Koloniales Erbe und unsere Verantwortung

, Stadtdekanat Münster

Die langwierigen Verhandlungen zwischen Deutschland und Namibia über die Aufarbeitung der Kolonialzeit standen im Mittelpunkt eines Vortrags mit anschließender Diskussion in der Akademie Franz Hitze Haus in Münster. In Kooperation mit dem Soroptimist International Club Münster-Mauritz war es der Bistumseinrichtung gelungen, mit Ruprecht Polenz den Sondergesandten der Bundesregierung für den Dialog um den Völkermord an den Herero und Nama im Gebiet des heutigen Namibia zu gewinnen. Er skizzierte seine Erfahrungen in dem politischen und gesellschaftlichen Prozess und diskutierte mit den Teilnehmerinnen und Teilnehmern den aktuellen Stand.

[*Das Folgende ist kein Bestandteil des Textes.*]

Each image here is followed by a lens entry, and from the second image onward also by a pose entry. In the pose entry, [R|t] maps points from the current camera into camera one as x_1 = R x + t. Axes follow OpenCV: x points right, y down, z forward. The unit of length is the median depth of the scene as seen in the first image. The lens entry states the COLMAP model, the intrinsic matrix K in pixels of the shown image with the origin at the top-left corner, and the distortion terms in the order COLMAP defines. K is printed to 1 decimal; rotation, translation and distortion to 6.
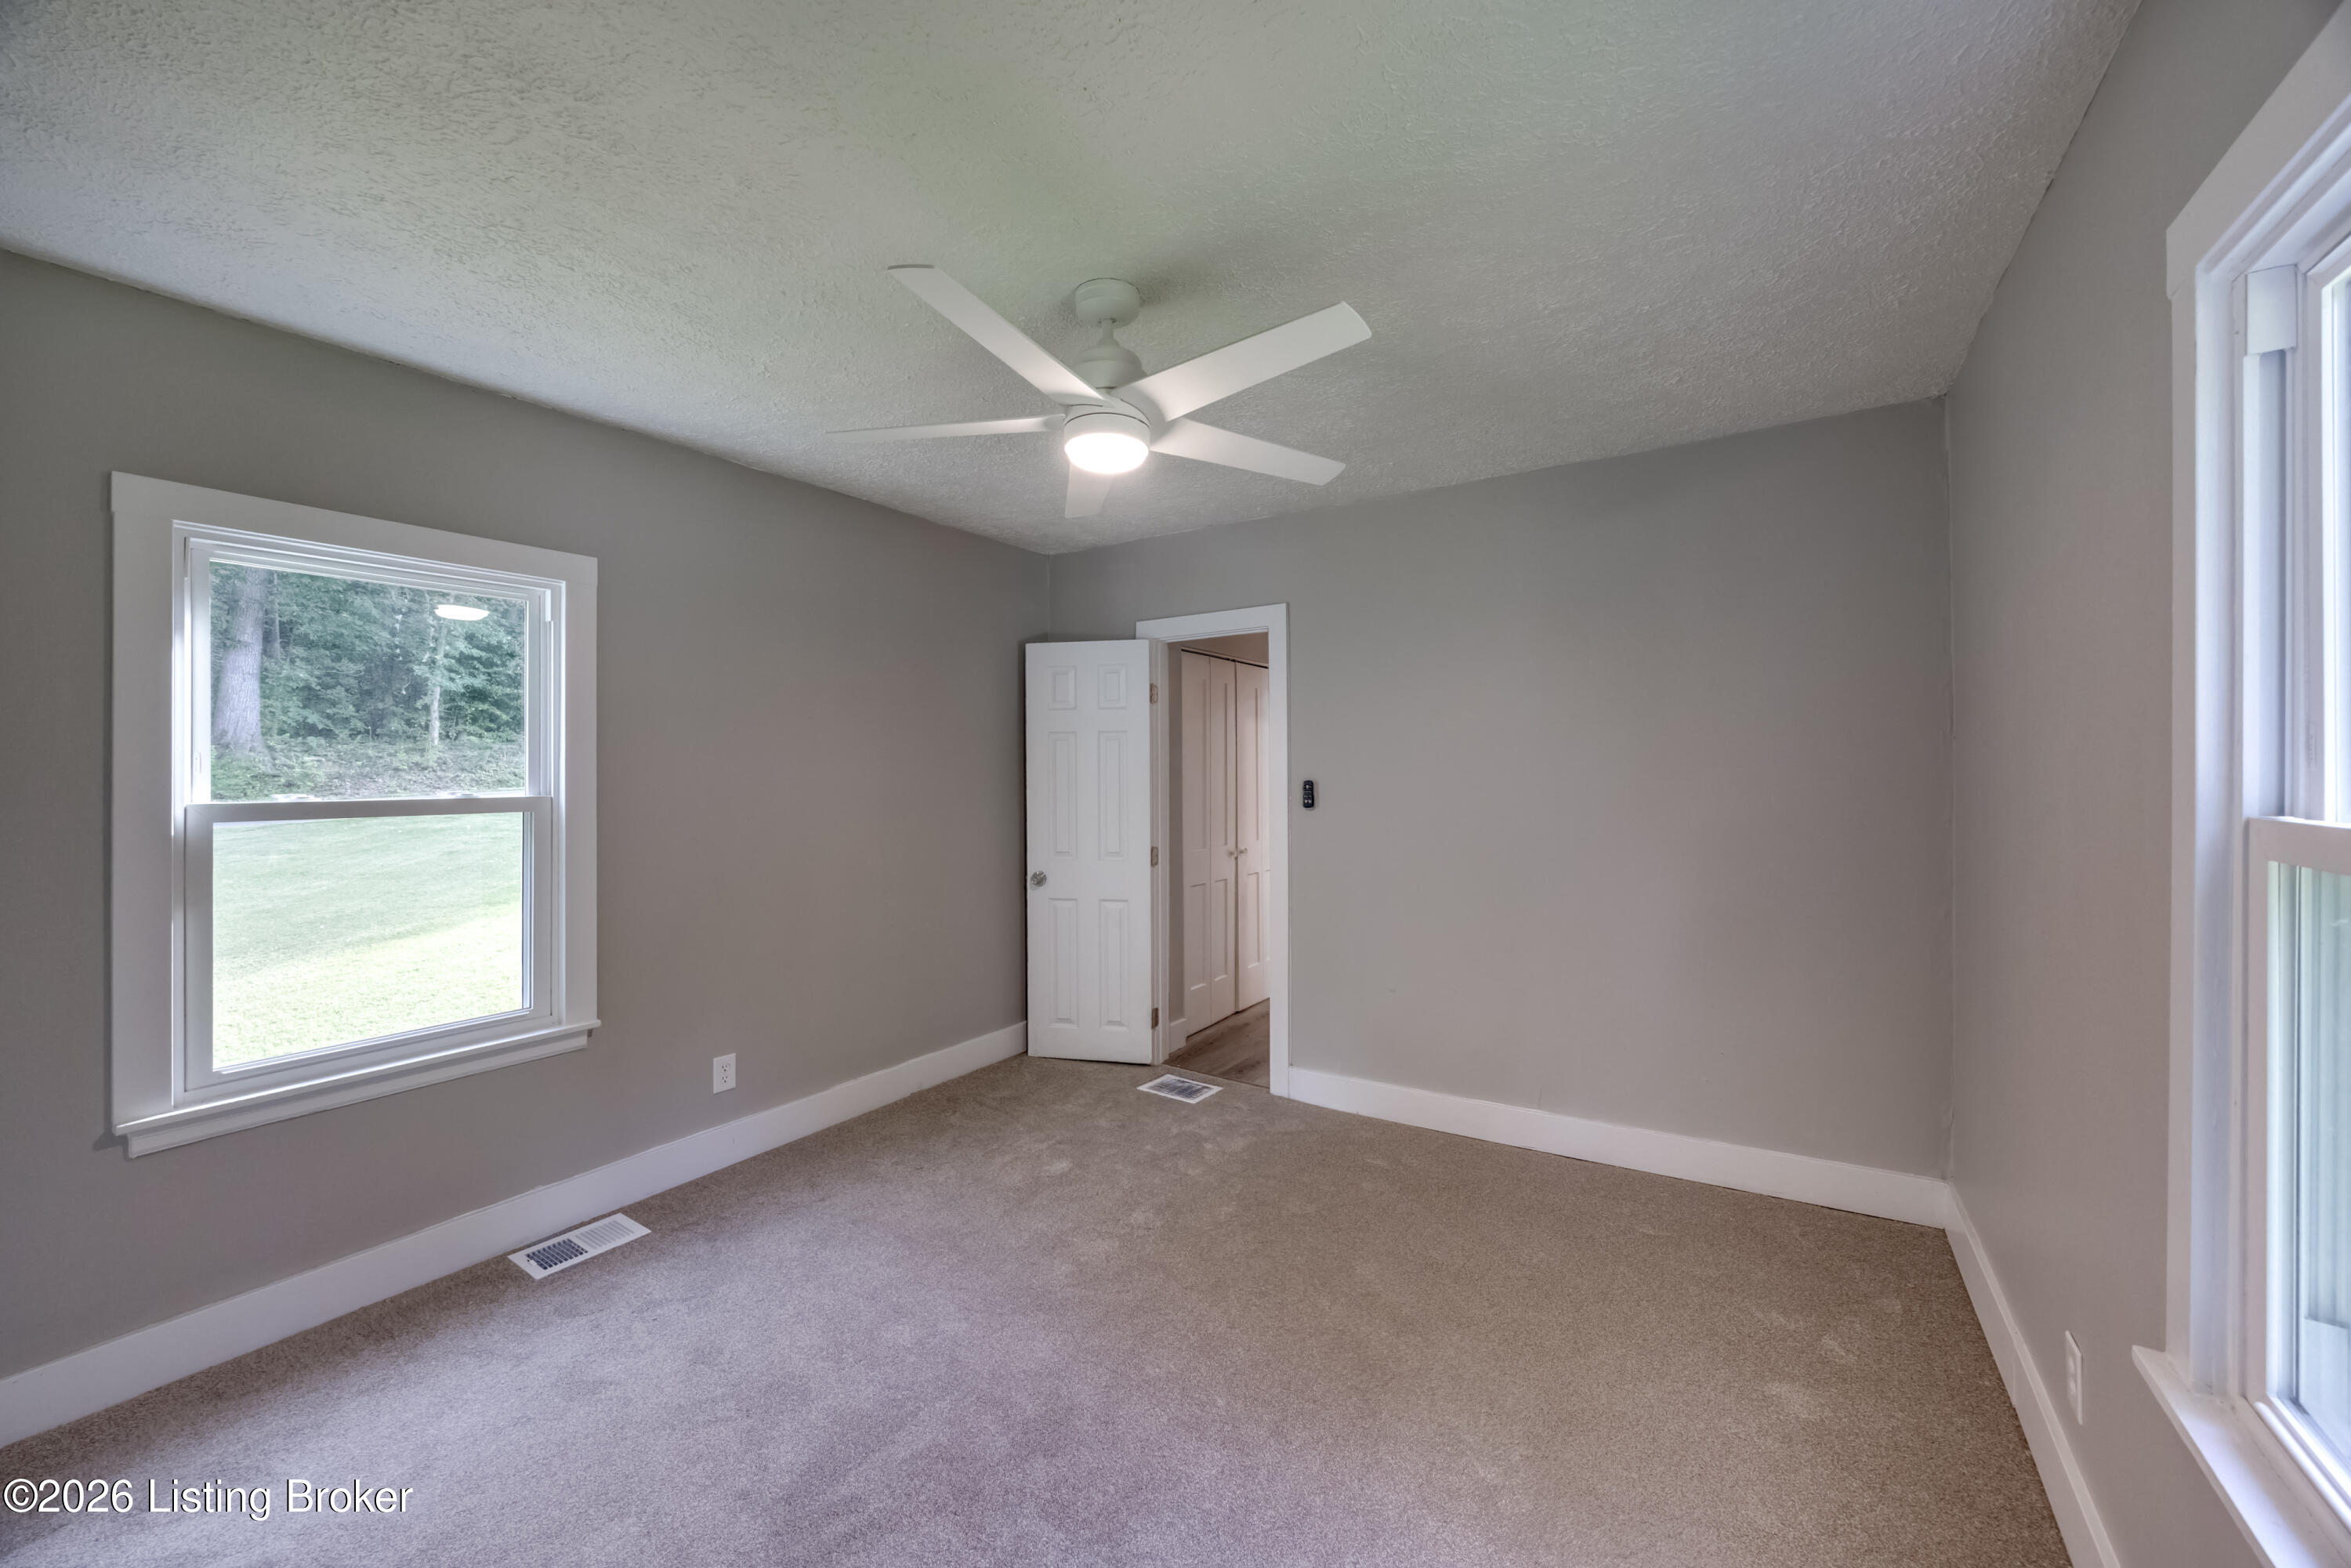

© Jeanine Müller-Keuker | SI Club Münster-Mauritz

Von 1884 bis 1915 war das heutige Namibia als „Deutsch-Südwestafrika“ Kolonie des Deutschen Reiches. Als sich zwischen 1904 und 1908 die Volksgruppen der Herero und Nama in zwei bewaffneten Aufständen gegen die deutsche Kolonialmacht auflehnten, wurden sie durch die vom deutschen General von Trotha geführten deutschen Truppen brutal verfolgt, getötet oder interniert. Von Trotha hatte einen ausdrücklichen „Vernichtungsbefehl“ herausgegeben, auf den sich die heutige Bewertung der Vorgänge als Völkermord stützt. Obwohl die Bundesregierung nach intensiven Debatten seit Ende der 1990-er Jahre schließlich 2016 den Völkermord an den Herero und Nama anerkannt hat, ziehen sich die Verhandlungen zwischen der deutschen und namibischen Regierung zum Rahmen einer offiziellen Entschuldigung und dem Umfang einer „Wiedergutmachung“ vor Ort hin.

Weil geschehenes Unrecht nicht ungeschehen gemacht werden kann, ist eine eigentliche Wiedergutmachung kaum möglich, betonte Polenz. Während es den Nachfahren der Opfer um Anerkennung der Leiden geht, die durch die Kolonialherrschaft angerichtet wurden, sei es Ziel der Bundesregierung, im Dialog die Voraussetzungen dafür zu schaffen, dass die namibische Seite eine Entschuldigung annehmen kann. Deshalb gehe es neben der politisch-moralischen Dimension nicht zuletzt um das mit tiefen Emotionen verbundene Thema der Rückführung von Gebeinen, die zu Zwecken der ‚Rasseforschung‘ nach Deutschland geschickt worden seien.

Wichtig für das Gelingen der Verhandlungen, die von beiden Seiten als gut bezeichnet werden, sei es, zu einer gemeinsamen Bewertung der Ereignisse der Kolonialzeit zu kommen, um Formulierungen im Vertragstext müsse gerungen werden. Polenz resümierte, der Sinn liege nicht in einer Schlussstrich-Verhandlung, sondern im Gestalten von Versöhnungsprozessen zwischen beiden Ländern. Die Kolonialzeit, so wurde deutlich, sei kein abgeschlossenes Thema. Sie wirke nicht nur in den ehemaligen Kolonien, sondern auch in den Gesellschaften der früheren Kolonialmächte in die Gegenwart und Zukunft hinein.